Может, и заражение! На какой-то миг я подумал, что это возможно. Повкалываешь на фабрике в антисанитарных условиях – еще и не то будет. А может, там уже и есть заражение. Я, пацан из бедной семьи, впахиваю на этой каторге, и вот что в награду – заражение крови! Бедный паренек, горбачусь тут на пару теток, потому что должен. Бедный паренек, никогда и не пикну; и вот теперь умереть от заражения крови из-за тех условий, в которых зарабатывал на хлеб, чтобы прокормить эти два рта. Мне хотелось разрыдаться. Я повернулся к ней и заорал:
– Как я его поранил? Я скажу тебе, как я его поранил! Теперь ты всю правду узнаешь. Теперь ее можно открыть. Ты узнаешь всю демоническую правду. Я поранил его в машине! Я поранил его, тратя свои молодые годы в рабстве на этих консервных галерах! Я поранил его, потому что рты-присоски двух паразиток зависят от меня. Я поранил его из-за идиосинкразии природной сообразительности. Я поранил его из-за ползучего мученичества. Я поранил его, потому что судьба мне в догматизме не откажет! Я поранил его, потому что метаболизм моих дней не откажет мне ни в каком рецидиве! Я поранил его из-за бробдиньягского благородства цели!
Мать сидела пристыженная, ничего из моих слов не понимая, однако чувствуя, что я пытался сказать, – сидела, опустив глаза, плотно сжав губы, невинно уставясь на собственные руки. Мона вернулась к своей книжке, хрумкала яблоком и не обращала на меня никакого внимания. Я повернулся к ней.
– Благородство цели! – завопил я. – Благородство цели! Ты слышишь меня – ты, монашка?! Благородство цели! Но теперь я утомлен всем и всяческим благородством. Я взбунтовался. Я вижу новый день для Америки, для меня и моих сотоварищей по этим галерам. Я вижу медовую землю с молочными реками. Я прозреваю ее и говорю: да здравствует новая Америка! Да здравствует. Хайль! Ты меня слышишь, монахиня? Я говорю хайль! Хайль! Хайль!

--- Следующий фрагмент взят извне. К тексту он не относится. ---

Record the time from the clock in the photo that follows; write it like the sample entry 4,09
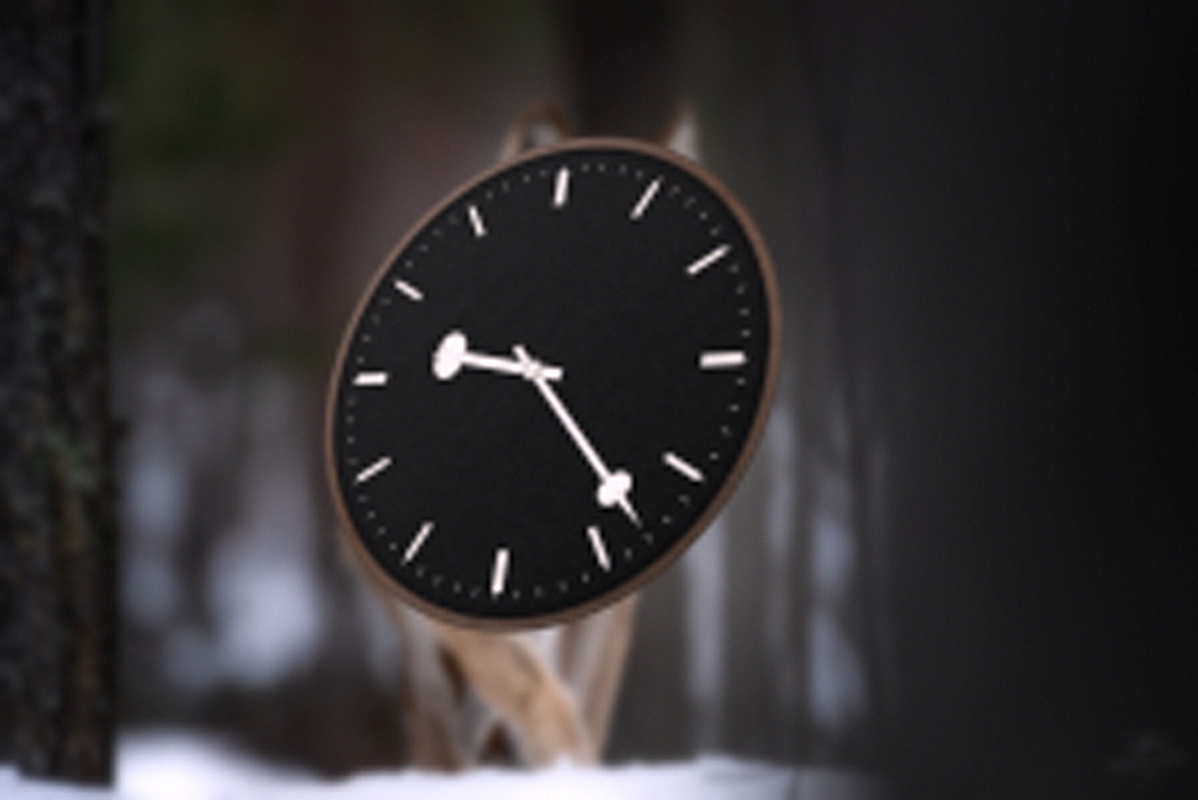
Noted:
9,23
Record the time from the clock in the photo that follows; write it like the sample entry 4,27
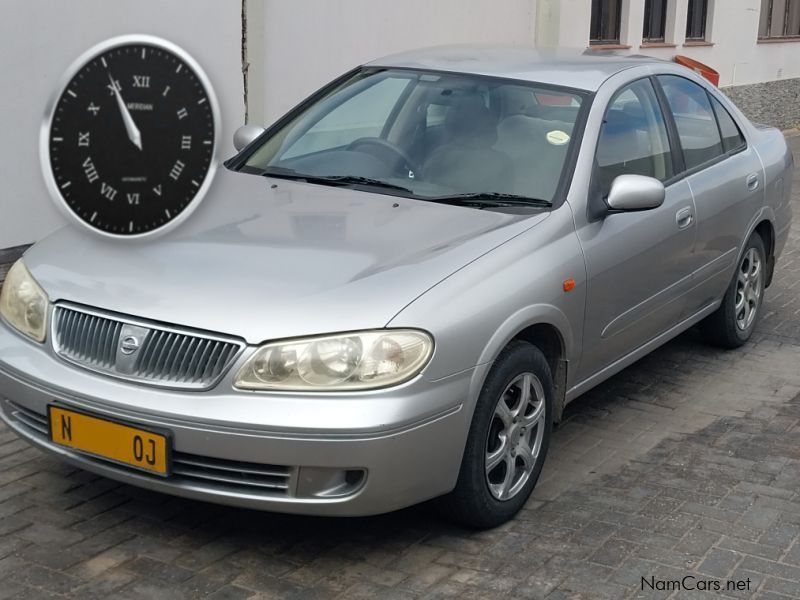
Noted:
10,55
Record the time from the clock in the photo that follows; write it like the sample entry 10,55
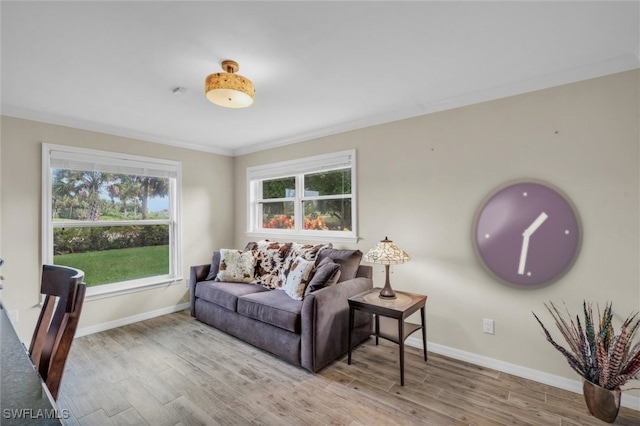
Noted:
1,32
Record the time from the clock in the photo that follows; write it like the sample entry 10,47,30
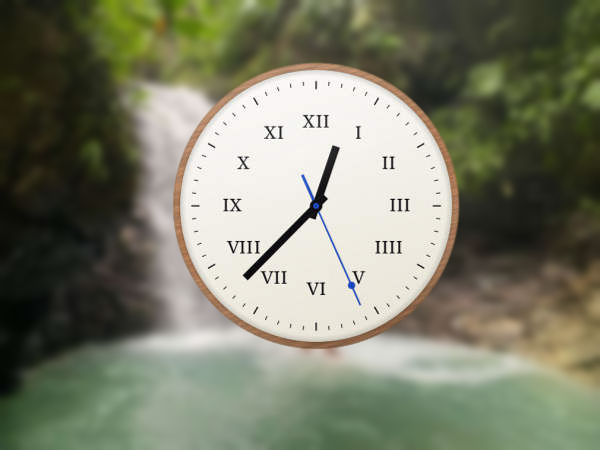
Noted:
12,37,26
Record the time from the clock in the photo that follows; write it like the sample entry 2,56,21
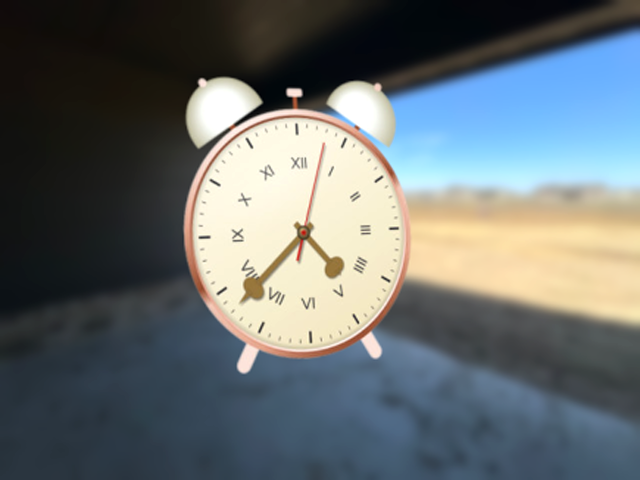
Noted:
4,38,03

– Фу-ты ну-ты, – ответила Мона.
– Не усмехайся, омерзительное чудовище!
В горле у нее что-то презрительно вякнуло, она цапнула свою книжку и повернулась ко мне спиной. И тут я впервые обратил внимание на то, что она читала. Новехонькая библиотечная книга в ярко-красной обложке.
– Что ты там читаешь? Нет ответа.
– Я кормлю твое тело. Наверное, у меня есть право поинтересоваться, кто питает твои мозги.
Нет ответа.
– Так ты разговаривать не хочешь!
Я подскочил и вырвал книгу у нее из рук. Роман Катлин Норрис. Рот у меня сам собой распахнулся, и я ахнул, шокированный всей явившейся мне ситуацией. Так вот как обстоят дела в моем собственном доме! Пока я кровавым потом исхожу, руки до костей срабатываю на консервной фабрике, питая ее тело, вот, вот чем она питает свои мозги! Катлин Норрис. И это в современной Америке! Неудивительно, что Европа закатывается! Неудивительно, что современный мир в отчаянье. Так вот оно, значит, как! Я, бедный паренек, пальцы стираю до кости, лишь бы только подарить им достойную семейную жизнь, – и вот, вот моя награда! Я покачнулся, измеряя расстояние до стены, шатаясь, добрел до нее и наклонился, опираясь и рывками втягивая в себя воздух.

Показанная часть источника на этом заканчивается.